The real problem running through all the corporate scandals of 2001-02, which the mass media never got right despite the huge coverage, was, and still is, that corporate America, through the direct link via CEO stock options to actions to maximize short-term shareholder value, for many years now has been explicitly governed to slavishly respond to the grossly distorted market price signals and profit incentives created by global speculative financial markets.
This very close corporate governance-global capital markets link might be fine if the latter were operating properly. But they are not, they are clearly very overly speculative, hence they are misallocating real activity and real resources in the real economy via the distorted financial signals that the corporate CEOs are responding to.
The TMT equity bubble of the late 1990s essentially caused the corporate governance scandals, not the other way around. If the banks, venture capitalists and Greenspan had taken away the bubble, which they were not incentivized to do (the financial system has no real anchor), then that would have had the effect of also removing the distorted market incentives that led to the corporate scandals.
In Enron's case, it was no surprise, in fact it was almost inevitable, that bubble's perverted market incentives (which culminated in and was best exemplified by the merger of "new, new thing" AOL and real thing Time Warner) is what people like Skilling, Fastow, Lay, et al would respond to, in the way that they did.
So did all the investment bankers and venture capitalists complicit in issuing hundreds of essentially fraudulent, if legal, IPOs, during that period, which also was almost inevitable under the circumstances. NASDAQ lost 78% and the equity markets $8 trillion in market cap, March 2000 top to October 2002 bottom, one of the two largest crashes in history, and most IPO's lost far more than the market averages.
(I apologize to those, especially fair, honest people in the financial industry, who may take exception with such a strong characterization, I fully realize that most probably believe the "irrational exuberance" explanation of that bubble. This is not the time nor place to rehash that discussion.)
The wrong solution to corporate governance problems such as those exposed at Enron is to saddle productive corporate America with all sorts of very burdensome busywork bureaucratic rules and regulations, a la Sarbox. That is extremely counter-productive, especially for innovative and/or small companies which help drive the U.S. economy.

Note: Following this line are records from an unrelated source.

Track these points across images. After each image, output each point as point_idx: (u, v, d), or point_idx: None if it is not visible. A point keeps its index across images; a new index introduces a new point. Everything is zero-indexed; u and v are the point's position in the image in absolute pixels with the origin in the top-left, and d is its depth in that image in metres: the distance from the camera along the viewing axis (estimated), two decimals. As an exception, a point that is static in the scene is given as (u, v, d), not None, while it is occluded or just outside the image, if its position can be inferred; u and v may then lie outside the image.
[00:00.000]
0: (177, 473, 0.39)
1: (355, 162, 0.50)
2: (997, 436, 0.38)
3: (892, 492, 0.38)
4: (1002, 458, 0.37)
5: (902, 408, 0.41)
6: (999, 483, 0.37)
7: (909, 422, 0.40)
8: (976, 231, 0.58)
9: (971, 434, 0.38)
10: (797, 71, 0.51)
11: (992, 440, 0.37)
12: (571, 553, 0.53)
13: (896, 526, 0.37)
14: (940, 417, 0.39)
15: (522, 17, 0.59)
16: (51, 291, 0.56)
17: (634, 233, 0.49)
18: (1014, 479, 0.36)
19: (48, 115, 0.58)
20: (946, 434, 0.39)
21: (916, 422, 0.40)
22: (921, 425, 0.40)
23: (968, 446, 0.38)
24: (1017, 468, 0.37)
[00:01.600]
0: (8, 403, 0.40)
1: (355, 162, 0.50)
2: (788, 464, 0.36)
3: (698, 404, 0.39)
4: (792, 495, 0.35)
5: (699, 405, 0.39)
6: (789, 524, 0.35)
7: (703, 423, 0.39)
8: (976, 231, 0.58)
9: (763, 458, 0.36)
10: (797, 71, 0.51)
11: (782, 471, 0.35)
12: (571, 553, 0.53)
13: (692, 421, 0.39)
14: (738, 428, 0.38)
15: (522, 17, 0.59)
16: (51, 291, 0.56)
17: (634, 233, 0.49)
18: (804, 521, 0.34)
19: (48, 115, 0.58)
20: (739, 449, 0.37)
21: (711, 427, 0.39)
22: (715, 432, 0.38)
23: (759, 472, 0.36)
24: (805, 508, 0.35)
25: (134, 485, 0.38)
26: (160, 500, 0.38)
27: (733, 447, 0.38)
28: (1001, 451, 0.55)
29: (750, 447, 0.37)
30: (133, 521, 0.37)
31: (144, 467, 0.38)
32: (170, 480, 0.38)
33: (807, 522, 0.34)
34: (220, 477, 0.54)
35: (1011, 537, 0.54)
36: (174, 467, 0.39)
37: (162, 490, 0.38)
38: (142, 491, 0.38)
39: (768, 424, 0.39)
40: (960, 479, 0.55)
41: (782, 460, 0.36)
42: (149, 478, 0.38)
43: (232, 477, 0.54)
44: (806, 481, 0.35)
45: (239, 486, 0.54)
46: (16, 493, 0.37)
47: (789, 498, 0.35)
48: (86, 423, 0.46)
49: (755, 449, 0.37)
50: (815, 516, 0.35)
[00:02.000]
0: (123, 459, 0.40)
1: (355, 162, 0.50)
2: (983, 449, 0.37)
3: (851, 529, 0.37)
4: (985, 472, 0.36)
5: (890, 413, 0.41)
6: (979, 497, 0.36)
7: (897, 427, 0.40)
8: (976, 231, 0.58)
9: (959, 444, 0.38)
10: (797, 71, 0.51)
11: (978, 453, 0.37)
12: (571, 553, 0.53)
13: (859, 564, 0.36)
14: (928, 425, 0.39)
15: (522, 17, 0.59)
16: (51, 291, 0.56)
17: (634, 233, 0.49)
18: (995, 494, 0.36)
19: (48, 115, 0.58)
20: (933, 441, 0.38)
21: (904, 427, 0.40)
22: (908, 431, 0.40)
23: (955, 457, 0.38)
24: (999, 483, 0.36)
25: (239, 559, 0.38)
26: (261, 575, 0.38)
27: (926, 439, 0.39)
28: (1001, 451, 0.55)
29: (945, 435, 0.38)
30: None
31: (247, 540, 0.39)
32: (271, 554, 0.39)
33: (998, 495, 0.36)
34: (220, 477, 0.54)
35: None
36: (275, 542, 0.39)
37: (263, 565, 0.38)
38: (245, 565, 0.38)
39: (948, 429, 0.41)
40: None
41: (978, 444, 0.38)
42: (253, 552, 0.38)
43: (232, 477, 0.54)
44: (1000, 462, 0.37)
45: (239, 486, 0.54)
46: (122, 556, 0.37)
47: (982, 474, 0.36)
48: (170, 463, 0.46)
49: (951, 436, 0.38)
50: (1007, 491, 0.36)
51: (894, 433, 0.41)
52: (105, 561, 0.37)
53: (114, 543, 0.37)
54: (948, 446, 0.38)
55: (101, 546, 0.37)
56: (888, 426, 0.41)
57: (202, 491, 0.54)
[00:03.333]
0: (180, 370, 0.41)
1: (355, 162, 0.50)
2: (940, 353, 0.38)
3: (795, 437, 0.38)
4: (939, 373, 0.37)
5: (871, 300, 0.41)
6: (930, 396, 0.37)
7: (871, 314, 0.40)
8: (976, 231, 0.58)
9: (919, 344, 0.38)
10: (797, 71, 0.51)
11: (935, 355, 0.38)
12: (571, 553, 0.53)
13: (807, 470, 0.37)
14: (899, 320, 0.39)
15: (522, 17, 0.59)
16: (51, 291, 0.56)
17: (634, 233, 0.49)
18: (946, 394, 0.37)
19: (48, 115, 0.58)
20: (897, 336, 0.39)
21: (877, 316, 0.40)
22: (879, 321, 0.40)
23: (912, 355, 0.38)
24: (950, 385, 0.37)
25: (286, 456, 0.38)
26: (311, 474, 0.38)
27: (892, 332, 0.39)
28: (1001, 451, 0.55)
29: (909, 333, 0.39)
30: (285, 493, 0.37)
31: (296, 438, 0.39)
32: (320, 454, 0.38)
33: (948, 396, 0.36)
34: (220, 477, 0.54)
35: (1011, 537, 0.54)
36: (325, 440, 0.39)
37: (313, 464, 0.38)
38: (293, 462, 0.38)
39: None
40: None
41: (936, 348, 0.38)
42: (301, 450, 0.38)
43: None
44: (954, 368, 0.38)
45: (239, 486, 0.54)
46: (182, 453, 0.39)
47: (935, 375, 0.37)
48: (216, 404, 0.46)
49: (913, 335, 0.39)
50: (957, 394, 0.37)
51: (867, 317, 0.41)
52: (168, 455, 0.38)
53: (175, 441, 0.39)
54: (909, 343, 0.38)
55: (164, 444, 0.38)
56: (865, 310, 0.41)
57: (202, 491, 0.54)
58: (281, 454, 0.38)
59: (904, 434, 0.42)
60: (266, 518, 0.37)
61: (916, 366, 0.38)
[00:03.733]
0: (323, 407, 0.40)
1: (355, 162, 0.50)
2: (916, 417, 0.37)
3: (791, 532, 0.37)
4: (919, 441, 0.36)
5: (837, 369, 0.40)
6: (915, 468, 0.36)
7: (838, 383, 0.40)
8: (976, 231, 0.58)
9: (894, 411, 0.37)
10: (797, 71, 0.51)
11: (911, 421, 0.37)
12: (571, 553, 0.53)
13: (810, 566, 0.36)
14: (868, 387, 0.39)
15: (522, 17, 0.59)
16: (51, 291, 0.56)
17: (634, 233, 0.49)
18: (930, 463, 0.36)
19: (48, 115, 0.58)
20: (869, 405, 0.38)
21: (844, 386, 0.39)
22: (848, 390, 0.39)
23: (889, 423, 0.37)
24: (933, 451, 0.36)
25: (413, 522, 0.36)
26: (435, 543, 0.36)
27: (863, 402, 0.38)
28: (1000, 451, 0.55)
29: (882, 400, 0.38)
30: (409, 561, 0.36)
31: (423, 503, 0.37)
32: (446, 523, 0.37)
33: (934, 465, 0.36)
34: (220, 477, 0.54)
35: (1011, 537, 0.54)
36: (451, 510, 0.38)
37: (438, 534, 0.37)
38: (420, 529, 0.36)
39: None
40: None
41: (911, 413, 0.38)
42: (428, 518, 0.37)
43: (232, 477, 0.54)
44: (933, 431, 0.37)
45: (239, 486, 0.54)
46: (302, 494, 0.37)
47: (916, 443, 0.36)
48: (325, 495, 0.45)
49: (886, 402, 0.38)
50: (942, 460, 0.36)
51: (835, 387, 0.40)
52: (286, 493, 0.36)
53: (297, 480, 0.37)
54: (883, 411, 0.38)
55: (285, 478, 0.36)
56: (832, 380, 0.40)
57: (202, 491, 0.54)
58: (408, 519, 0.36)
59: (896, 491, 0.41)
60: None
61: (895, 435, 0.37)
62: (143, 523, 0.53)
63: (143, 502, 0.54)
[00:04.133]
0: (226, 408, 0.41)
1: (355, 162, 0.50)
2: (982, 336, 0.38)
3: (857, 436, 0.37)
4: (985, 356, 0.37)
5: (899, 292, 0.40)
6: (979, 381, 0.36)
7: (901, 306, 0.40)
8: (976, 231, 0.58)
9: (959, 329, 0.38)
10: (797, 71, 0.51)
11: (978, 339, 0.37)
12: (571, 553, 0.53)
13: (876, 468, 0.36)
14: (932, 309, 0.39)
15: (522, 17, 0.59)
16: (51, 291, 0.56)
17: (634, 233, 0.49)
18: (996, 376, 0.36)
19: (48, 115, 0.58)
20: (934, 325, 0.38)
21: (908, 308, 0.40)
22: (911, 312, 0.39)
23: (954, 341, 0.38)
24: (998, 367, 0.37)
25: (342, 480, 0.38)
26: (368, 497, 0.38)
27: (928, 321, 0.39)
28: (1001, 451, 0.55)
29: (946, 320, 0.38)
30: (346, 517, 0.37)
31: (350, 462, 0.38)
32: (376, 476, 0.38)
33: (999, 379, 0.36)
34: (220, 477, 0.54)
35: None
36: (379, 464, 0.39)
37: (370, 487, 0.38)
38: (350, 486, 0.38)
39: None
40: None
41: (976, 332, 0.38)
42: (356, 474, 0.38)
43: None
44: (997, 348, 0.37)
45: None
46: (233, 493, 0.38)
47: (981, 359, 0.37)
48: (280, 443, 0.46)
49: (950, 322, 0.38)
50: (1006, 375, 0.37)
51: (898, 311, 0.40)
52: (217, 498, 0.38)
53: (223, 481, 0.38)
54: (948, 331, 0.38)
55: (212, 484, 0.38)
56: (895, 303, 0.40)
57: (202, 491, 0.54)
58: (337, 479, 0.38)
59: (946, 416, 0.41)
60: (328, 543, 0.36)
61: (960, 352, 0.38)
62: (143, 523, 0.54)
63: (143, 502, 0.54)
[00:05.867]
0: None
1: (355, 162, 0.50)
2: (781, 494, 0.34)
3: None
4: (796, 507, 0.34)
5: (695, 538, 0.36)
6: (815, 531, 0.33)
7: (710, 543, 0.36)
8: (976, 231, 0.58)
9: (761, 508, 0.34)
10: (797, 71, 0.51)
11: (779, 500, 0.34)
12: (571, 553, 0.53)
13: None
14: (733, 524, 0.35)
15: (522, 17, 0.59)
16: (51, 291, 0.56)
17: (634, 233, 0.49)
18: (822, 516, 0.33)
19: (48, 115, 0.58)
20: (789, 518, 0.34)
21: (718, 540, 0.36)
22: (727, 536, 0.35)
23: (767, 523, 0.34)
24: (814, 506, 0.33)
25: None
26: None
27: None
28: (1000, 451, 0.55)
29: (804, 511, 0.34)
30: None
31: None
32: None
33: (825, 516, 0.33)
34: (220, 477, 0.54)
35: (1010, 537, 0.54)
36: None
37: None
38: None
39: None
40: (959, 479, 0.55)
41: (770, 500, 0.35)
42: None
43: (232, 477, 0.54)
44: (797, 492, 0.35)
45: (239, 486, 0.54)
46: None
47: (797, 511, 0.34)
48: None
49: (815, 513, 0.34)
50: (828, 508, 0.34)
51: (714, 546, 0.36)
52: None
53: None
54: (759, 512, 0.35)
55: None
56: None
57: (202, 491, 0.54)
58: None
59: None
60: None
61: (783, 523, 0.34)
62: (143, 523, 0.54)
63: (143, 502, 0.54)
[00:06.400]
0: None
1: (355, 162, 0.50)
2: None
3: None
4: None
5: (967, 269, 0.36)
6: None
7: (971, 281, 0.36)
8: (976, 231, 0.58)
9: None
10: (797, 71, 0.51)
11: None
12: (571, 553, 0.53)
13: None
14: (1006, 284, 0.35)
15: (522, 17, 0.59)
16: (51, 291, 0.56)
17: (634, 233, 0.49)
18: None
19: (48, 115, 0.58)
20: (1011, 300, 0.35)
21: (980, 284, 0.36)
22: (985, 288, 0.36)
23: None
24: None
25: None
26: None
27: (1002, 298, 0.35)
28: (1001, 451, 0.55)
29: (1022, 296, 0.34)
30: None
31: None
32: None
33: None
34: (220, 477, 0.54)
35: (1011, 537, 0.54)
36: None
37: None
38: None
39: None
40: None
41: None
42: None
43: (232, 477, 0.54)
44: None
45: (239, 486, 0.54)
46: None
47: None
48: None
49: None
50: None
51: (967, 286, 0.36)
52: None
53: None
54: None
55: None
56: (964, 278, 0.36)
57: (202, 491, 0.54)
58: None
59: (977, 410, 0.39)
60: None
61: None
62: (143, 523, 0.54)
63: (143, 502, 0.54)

Sarbox is also very unfair and not in the American tradition of presumed innocence and fair dealing. Corporate America, which all but an infinitesimally small part of (on which the mass media focused) is honest, productive and well-meaning, was put in the perpetual Sarbox penalty box.
It is simply not fair and honest to punish very hard-working entrepreneurs, executives and managers with this onerous regulatory burden when they have never done anything wrong, and never will.
Sarbox has just been the Wrong Solution to the Wrong Problem all along. It was simply a knee-jerk political response--just what you would expect. Unfortunately, nothing has really changed to address the Real Problem.
A real solution to the real problem that caused the corporate scandals must address the core issue of the increasingly pressing need to start to rein in the worst excesses of the global speculative financial system. In this credit cycle, these excesses may be even more out of control than during the TMT equity bubble.
But up until now, they remain far more hidden from the media and public view in the credit and derivative markets (hence the credit excesses may have a chance to build up to dangerous levels before recognized by investors in public markets that may be affected, similar to an undetected gas leak that results in an unexpected explosion).